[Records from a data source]
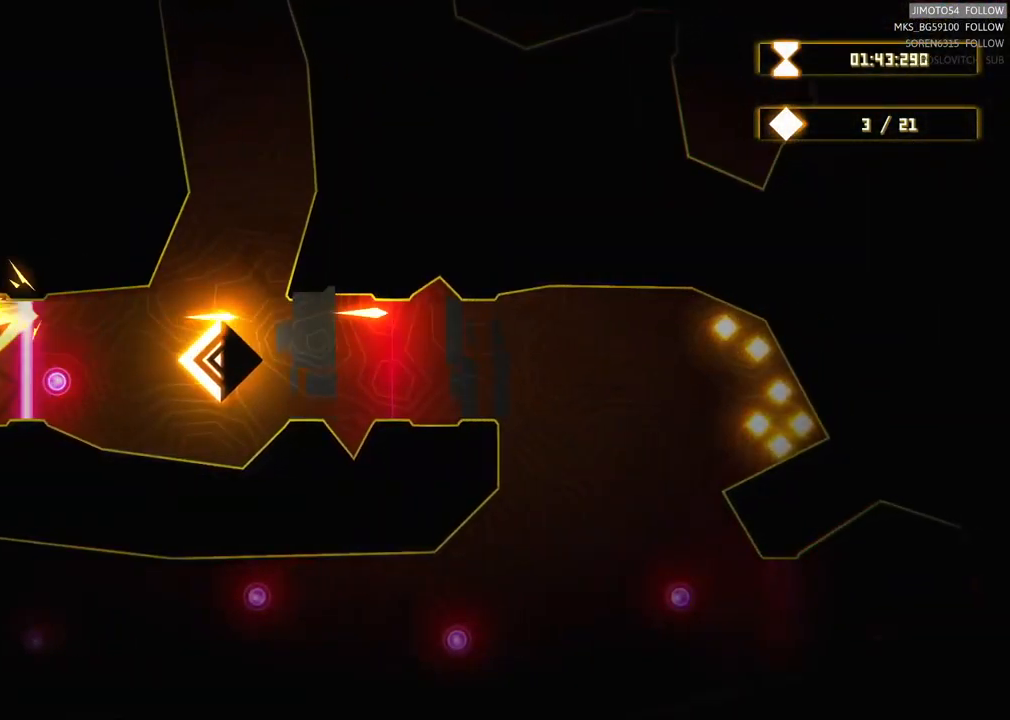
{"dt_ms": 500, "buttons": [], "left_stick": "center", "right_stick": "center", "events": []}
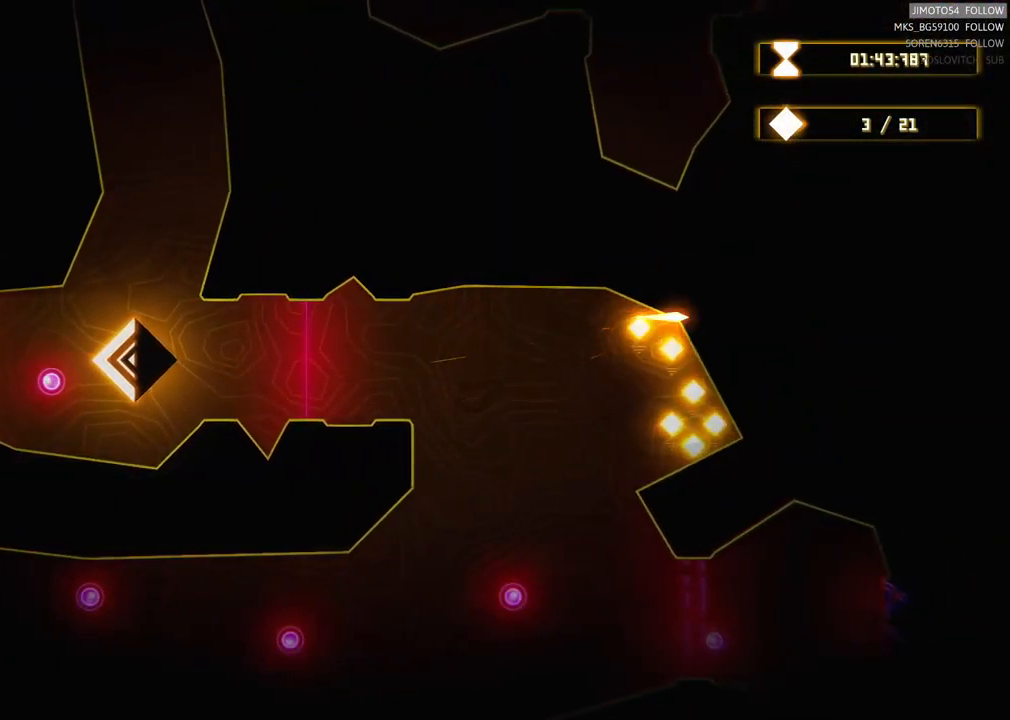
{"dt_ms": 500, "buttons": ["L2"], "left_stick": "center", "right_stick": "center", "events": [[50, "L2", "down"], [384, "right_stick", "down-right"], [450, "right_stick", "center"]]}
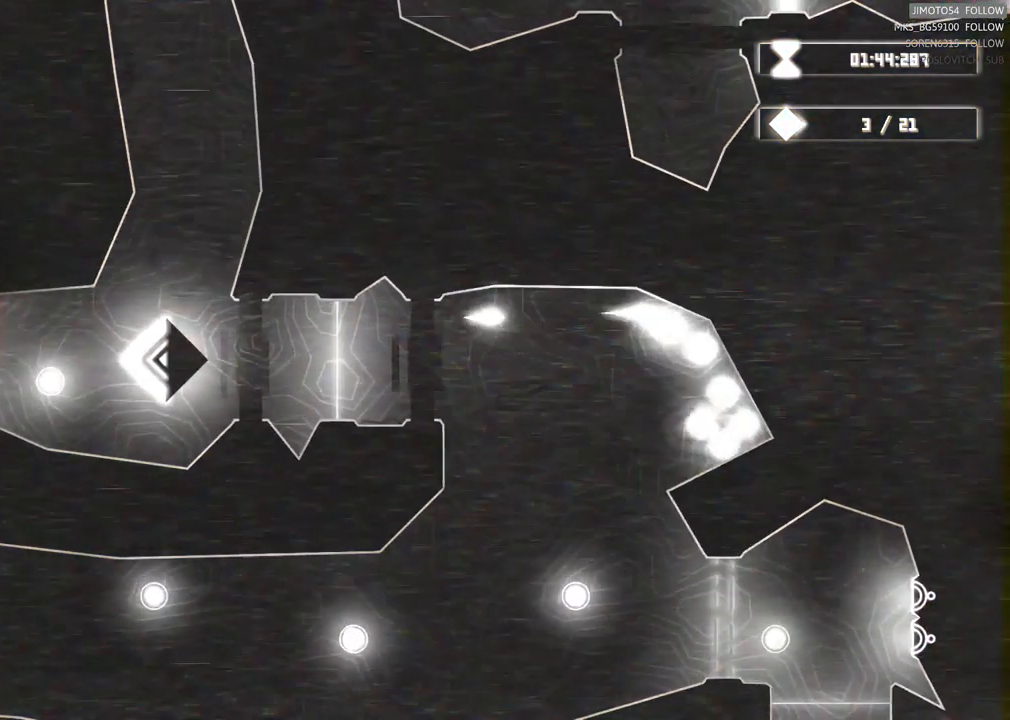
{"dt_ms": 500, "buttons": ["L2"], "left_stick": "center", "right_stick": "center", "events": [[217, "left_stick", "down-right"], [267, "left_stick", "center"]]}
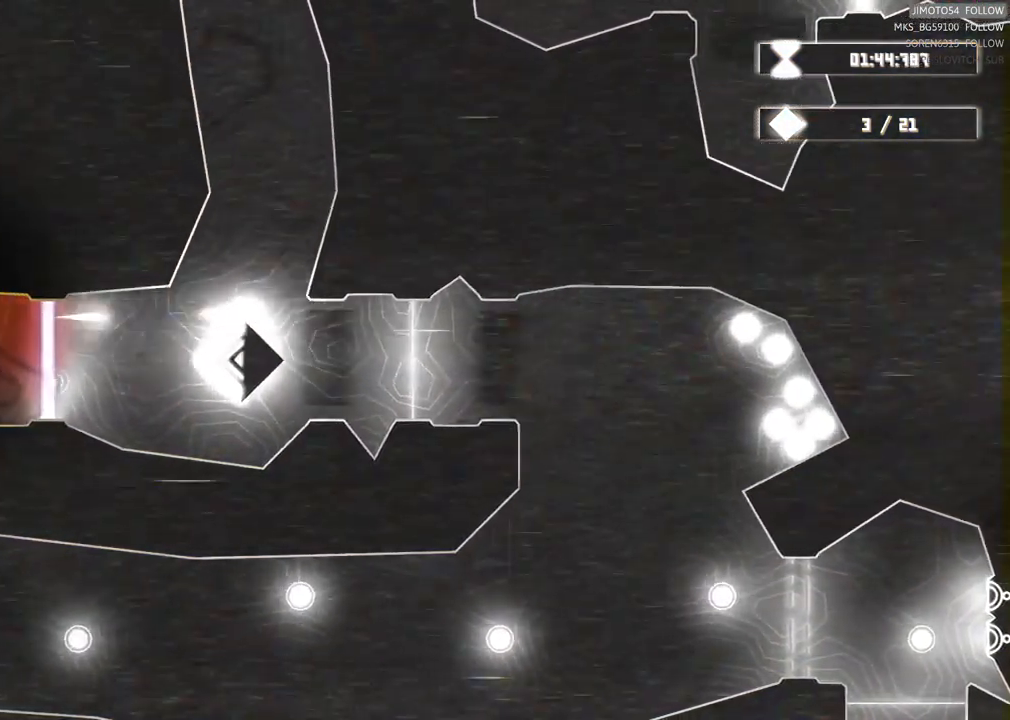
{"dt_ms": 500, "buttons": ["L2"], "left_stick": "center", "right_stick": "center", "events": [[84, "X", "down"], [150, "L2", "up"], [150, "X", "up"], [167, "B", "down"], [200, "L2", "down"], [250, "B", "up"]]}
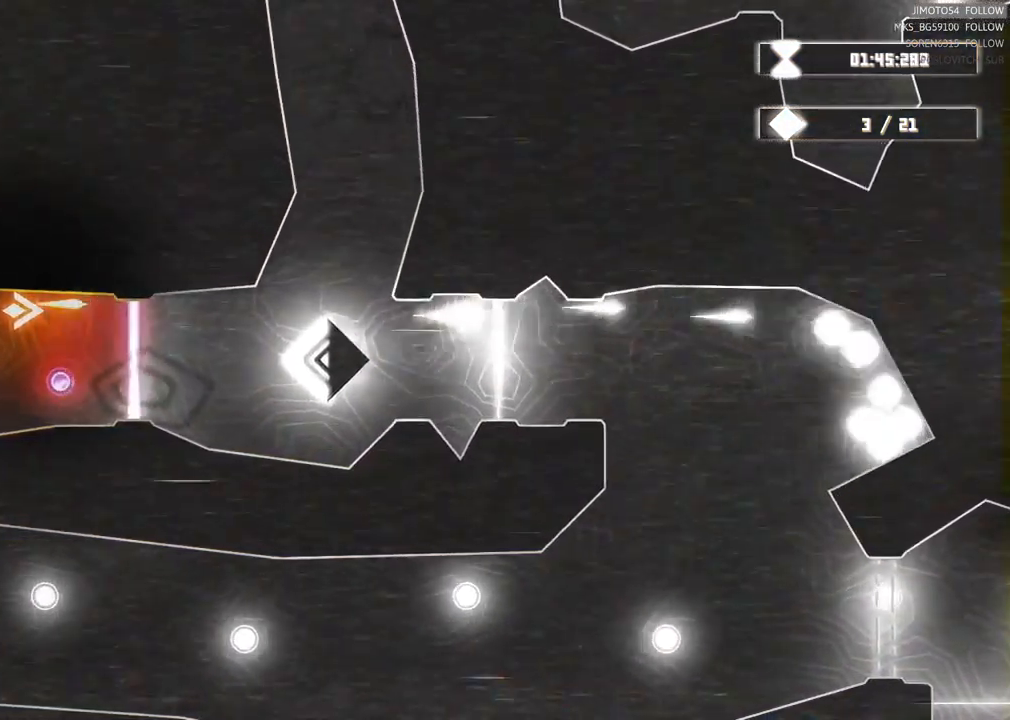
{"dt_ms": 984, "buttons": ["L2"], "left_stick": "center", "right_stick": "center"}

### ACTIVITY
Out of the records above, pull each line containing the word "events".

### ANSWER FOR THE TASK
{"dt_ms": 500, "buttons": [], "left_stick": "center", "right_stick": "center", "events": []}
{"dt_ms": 500, "buttons": ["L2"], "left_stick": "center", "right_stick": "center", "events": [[50, "L2", "down"], [384, "right_stick", "down-right"], [450, "right_stick", "center"]]}
{"dt_ms": 500, "buttons": ["L2"], "left_stick": "center", "right_stick": "center", "events": [[217, "left_stick", "down-right"], [267, "left_stick", "center"]]}
{"dt_ms": 500, "buttons": ["L2"], "left_stick": "center", "right_stick": "center", "events": [[84, "X", "down"], [150, "L2", "up"], [150, "X", "up"], [167, "B", "down"], [200, "L2", "down"], [250, "B", "up"]]}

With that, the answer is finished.